**Exercise goal:** Copy every line of the listing below word for word, but leave out the pictures.

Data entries
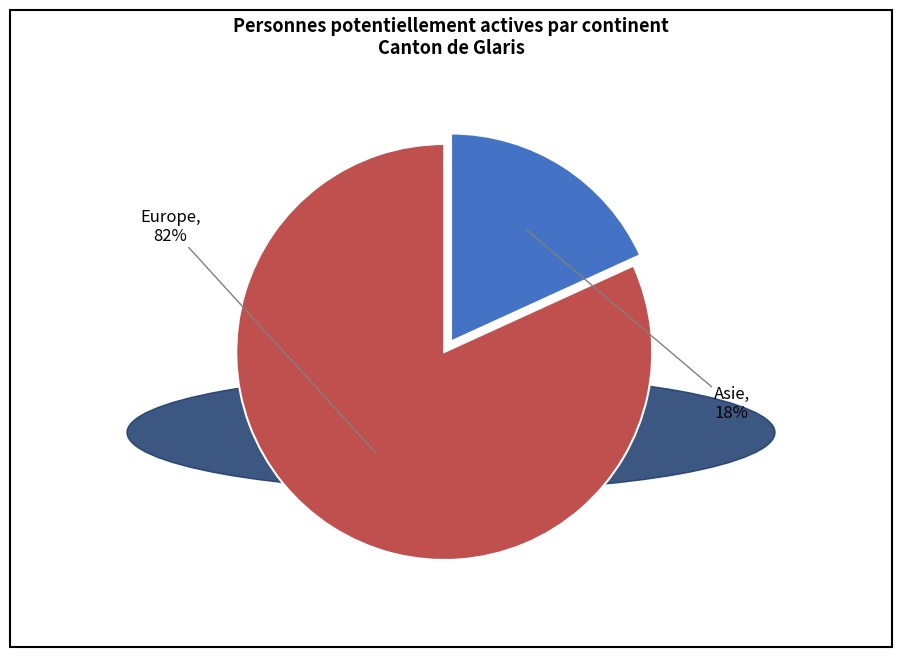

Is there any slice that represents more than half of the pie?

Yes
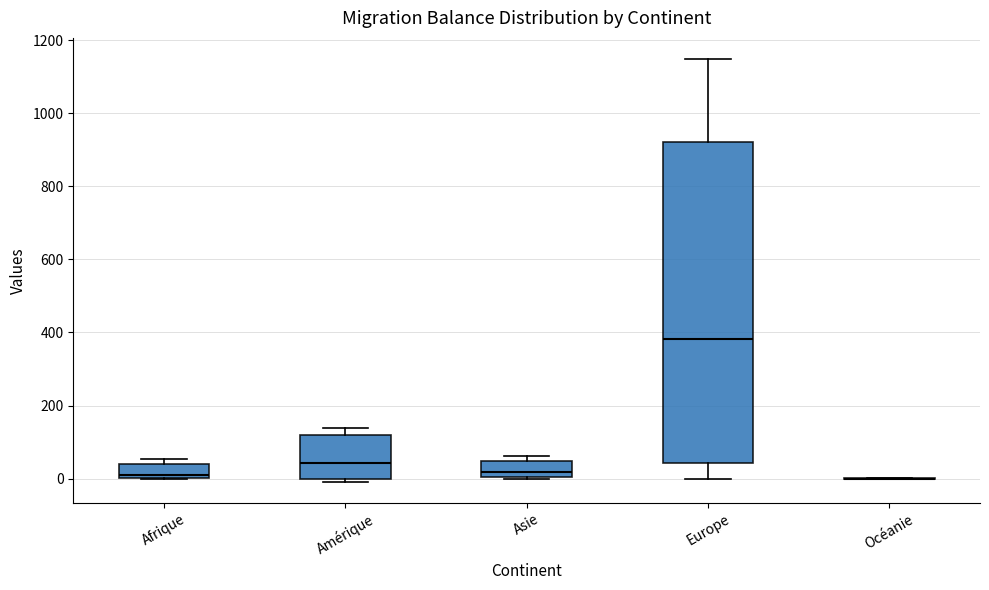

Reading left to right, transcribe this box plot: for each box, give where its median line is, the range the box spans, and where its two whiskers end, as read against the y-axis. The values are not printed on the chart, so give them approximately, as read against the axis.

Afrique: median 20, box 0 to 40, whiskers 0 to 60
Amérique: median 40, box 0 to 120, whiskers 0 (just below the box's lower edge) to 140
Asie: median 20, box 0 to 40, whiskers 0 to 60
Europe: median 380, box 40 to 920, whiskers 0 to 1140
Océanie: box collapsed to a line at 0, whiskers 0 to 0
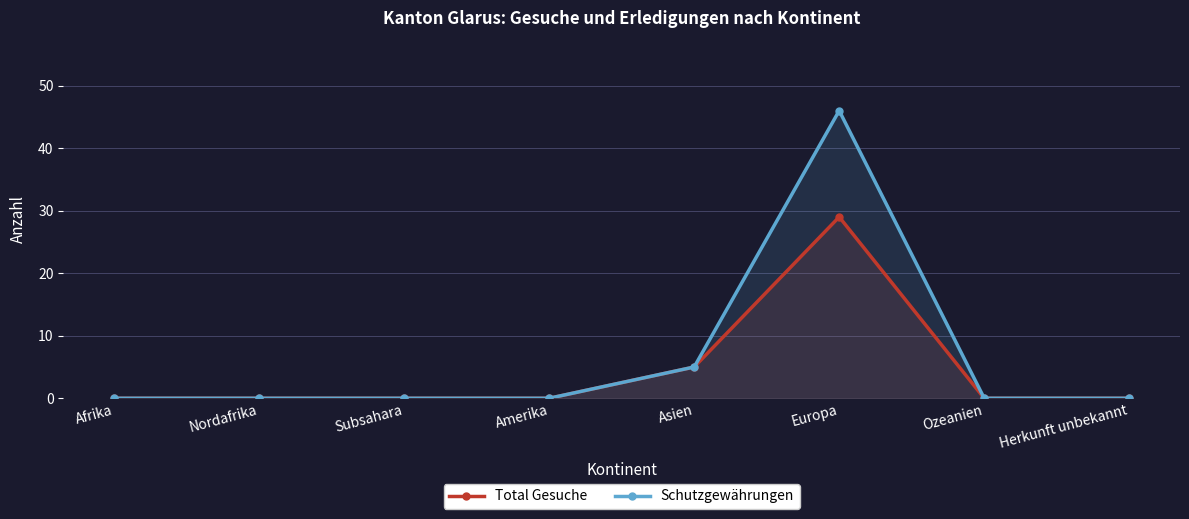

Between Afrika and Ozeanien, which series saw the biggest shift?

Total Gesuche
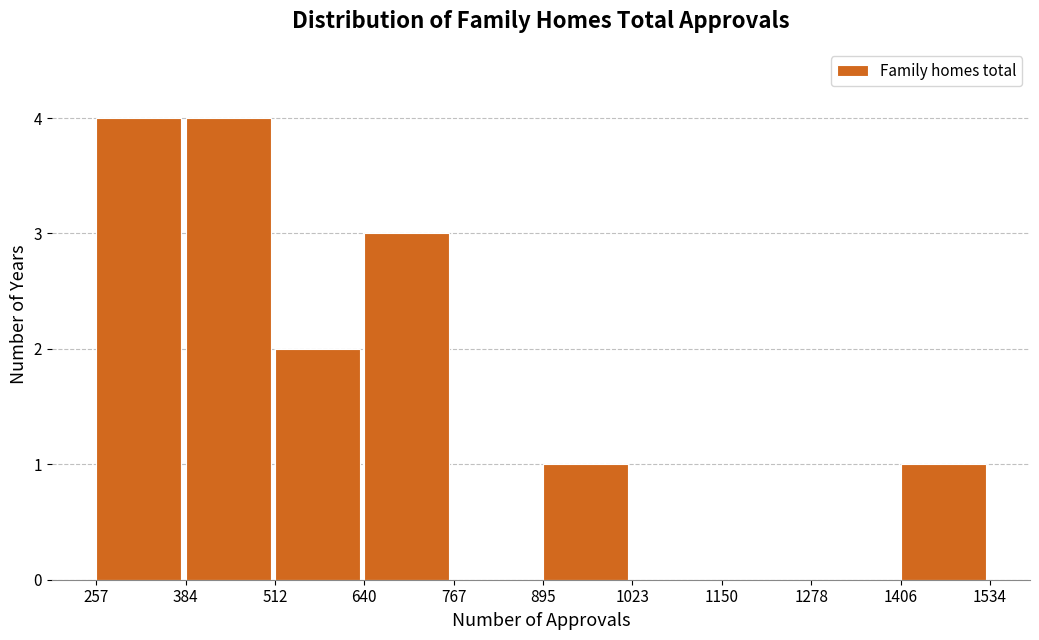

Reading left to right, transcribe this chart: for each bar, give the range it covers on the x-axis and its height. The values are not printed on the chart, so give them approximately, as read against the axis.

257 to 384: 4
384 to 512: 4
512 to 640: 2
640 to 767: 3
767 to 895: 0
895 to 1023: 1
1023 to 1150: 0
1150 to 1278: 0
1278 to 1406: 0
1406 to 1534: 1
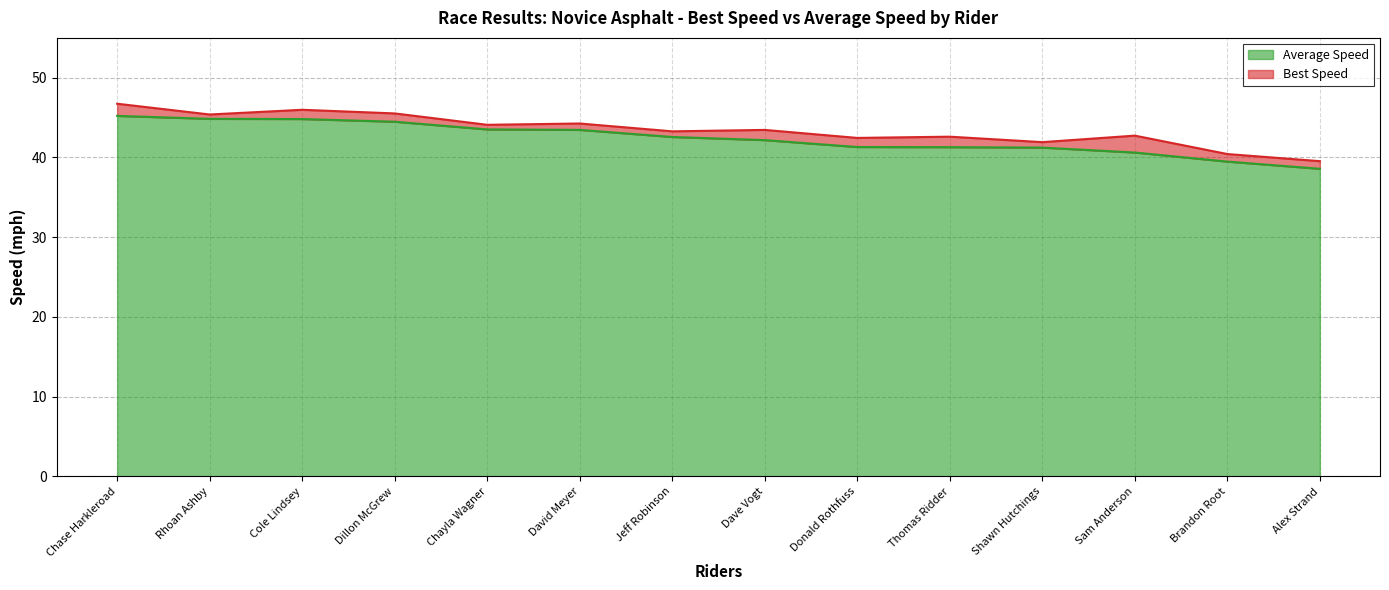

Reading left to right, list all the values displayed in this chart.

Best Lap time: Chase Harkleroad=46.7	Rhoan Ashby=45.4	Cole Lindsey=46.0	Dillon McGrew=45.5	Chayla Wagner=44.1	David Meyer=44.3	Jeff Robinson=43.3	Dave Vogt=43.5	Donald Rothfuss=42.5	Thomas Ridder=42.6	Shawn Hutchings=41.9	Sam Anderson=42.7	Brandon Root=40.4	Alex Strand=39.5
Average Speed: Chase Harkleroad=45.2	Rhoan Ashby=44.8	Cole Lindsey=44.8	Dillon McGrew=44.5	Chayla Wagner=43.5	David Meyer=43.5	Jeff Robinson=42.6	Dave Vogt=42.2	Donald Rothfuss=41.3	Thomas Ridder=41.3	Shawn Hutchings=41.2	Sam Anderson=40.6	Brandon Root=39.5	Alex Strand=38.6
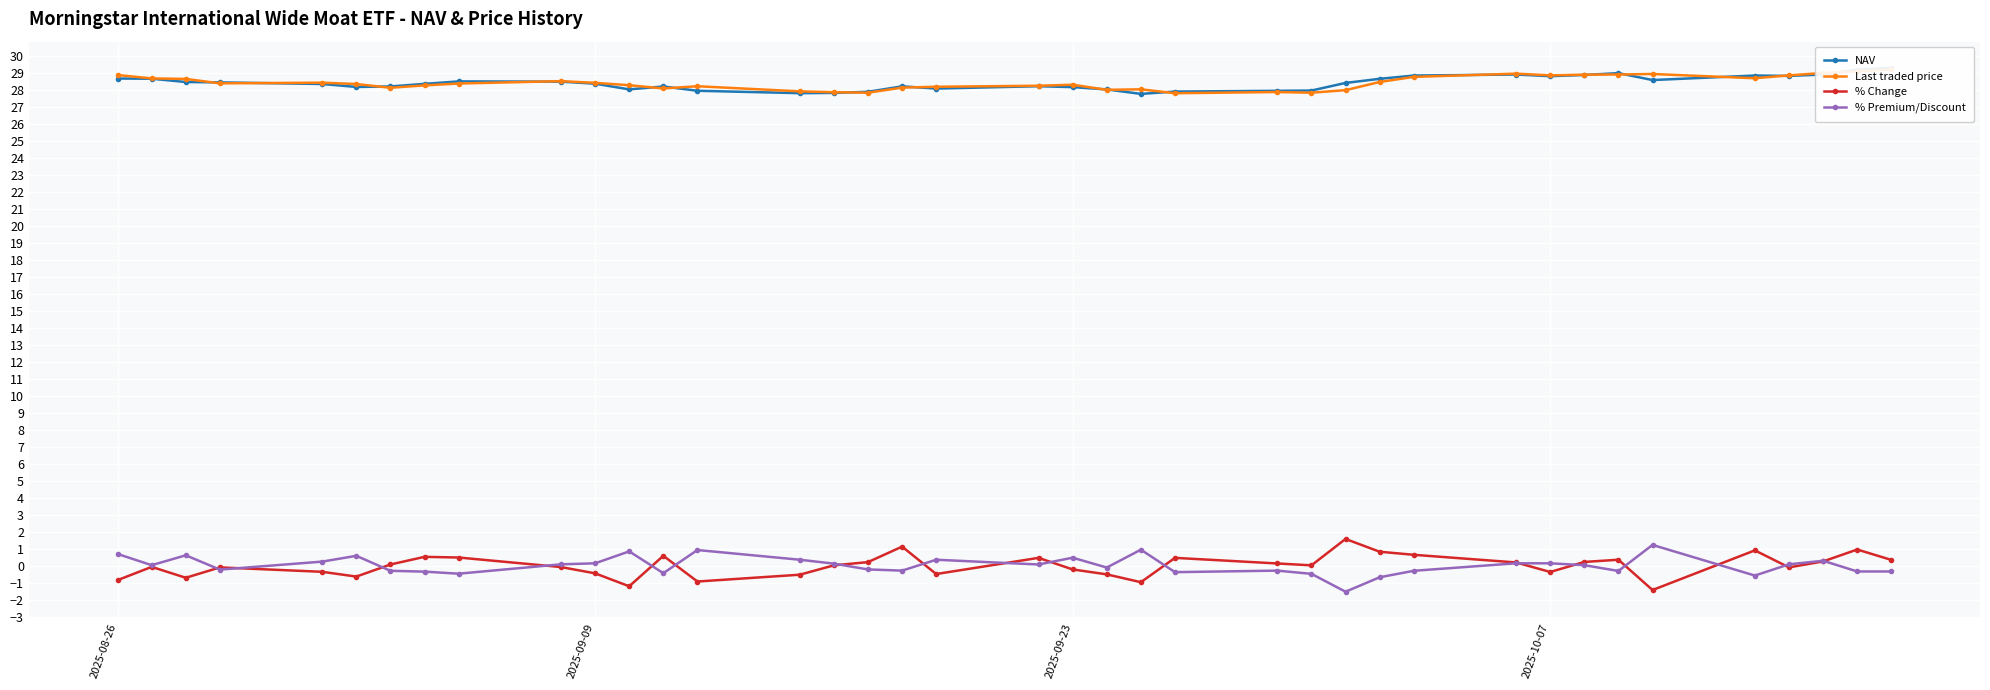

What are all the series names shown in the legend?

NAV, Last traded price, % Change, % Premium/Discount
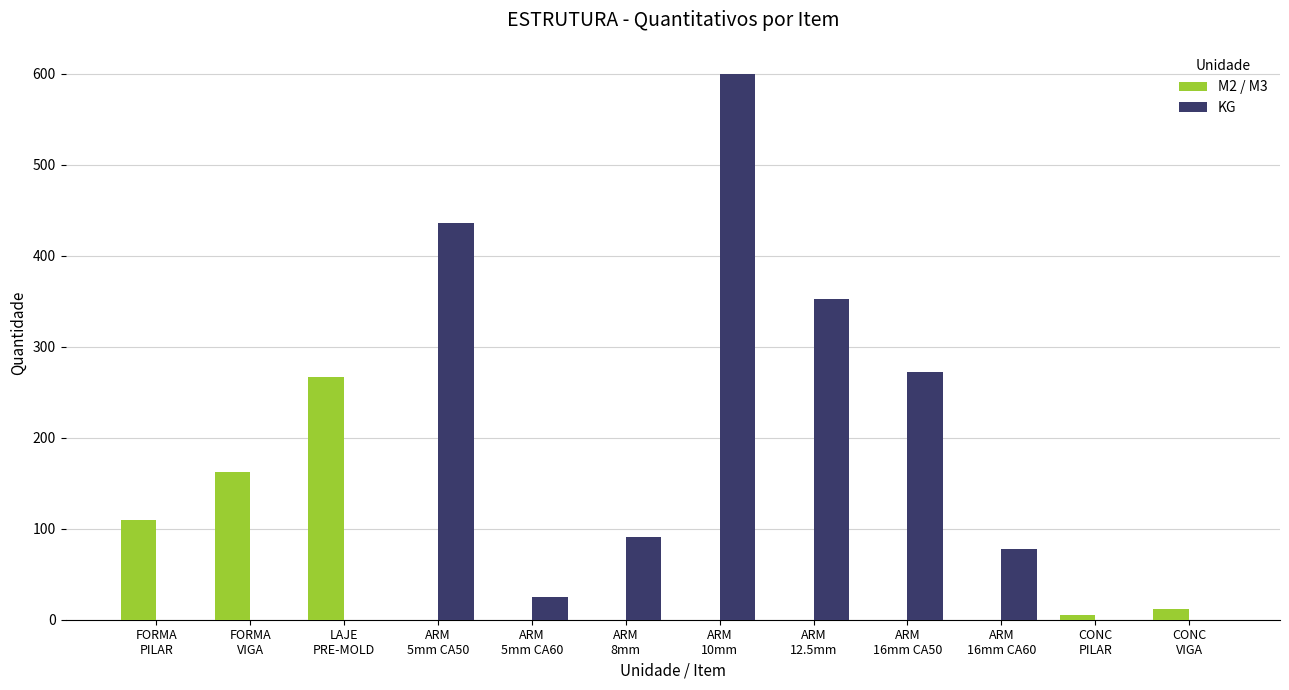

Which series has the widest spread of values?

KG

**Response to the task:**
Is there any slice that represents more than half of the pie?

Yes

Reading left to right, transcribe this box plot: for each box, give where its median line is, the range the box spans, and where its two whiskers end, as read against the y-axis. The values are not printed on the chart, so give them approximately, as read against the axis.

Afrique: median 20, box 0 to 40, whiskers 0 to 60
Amérique: median 40, box 0 to 120, whiskers 0 (just below the box's lower edge) to 140
Asie: median 20, box 0 to 40, whiskers 0 to 60
Europe: median 380, box 40 to 920, whiskers 0 to 1140
Océanie: box collapsed to a line at 0, whiskers 0 to 0

Between Afrika and Ozeanien, which series saw the biggest shift?

Total Gesuche

Reading left to right, transcribe this chart: for each bar, give the range it covers on the x-axis and its height. The values are not printed on the chart, so give them approximately, as read against the axis.

257 to 384: 4
384 to 512: 4
512 to 640: 2
640 to 767: 3
767 to 895: 0
895 to 1023: 1
1023 to 1150: 0
1150 to 1278: 0
1278 to 1406: 0
1406 to 1534: 1

Reading left to right, list all the values displayed in this chart.

Best Lap time: Chase Harkleroad=46.7	Rhoan Ashby=45.4	Cole Lindsey=46.0	Dillon McGrew=45.5	Chayla Wagner=44.1	David Meyer=44.3	Jeff Robinson=43.3	Dave Vogt=43.5	Donald Rothfuss=42.5	Thomas Ridder=42.6	Shawn Hutchings=41.9	Sam Anderson=42.7	Brandon Root=40.4	Alex Strand=39.5
Average Speed: Chase Harkleroad=45.2	Rhoan Ashby=44.8	Cole Lindsey=44.8	Dillon McGrew=44.5	Chayla Wagner=43.5	David Meyer=43.5	Jeff Robinson=42.6	Dave Vogt=42.2	Donald Rothfuss=41.3	Thomas Ridder=41.3	Shawn Hutchings=41.2	Sam Anderson=40.6	Brandon Root=39.5	Alex Strand=38.6

What are all the series names shown in the legend?

NAV, Last traded price, % Change, % Premium/Discount

Which series has the widest spread of values?

KG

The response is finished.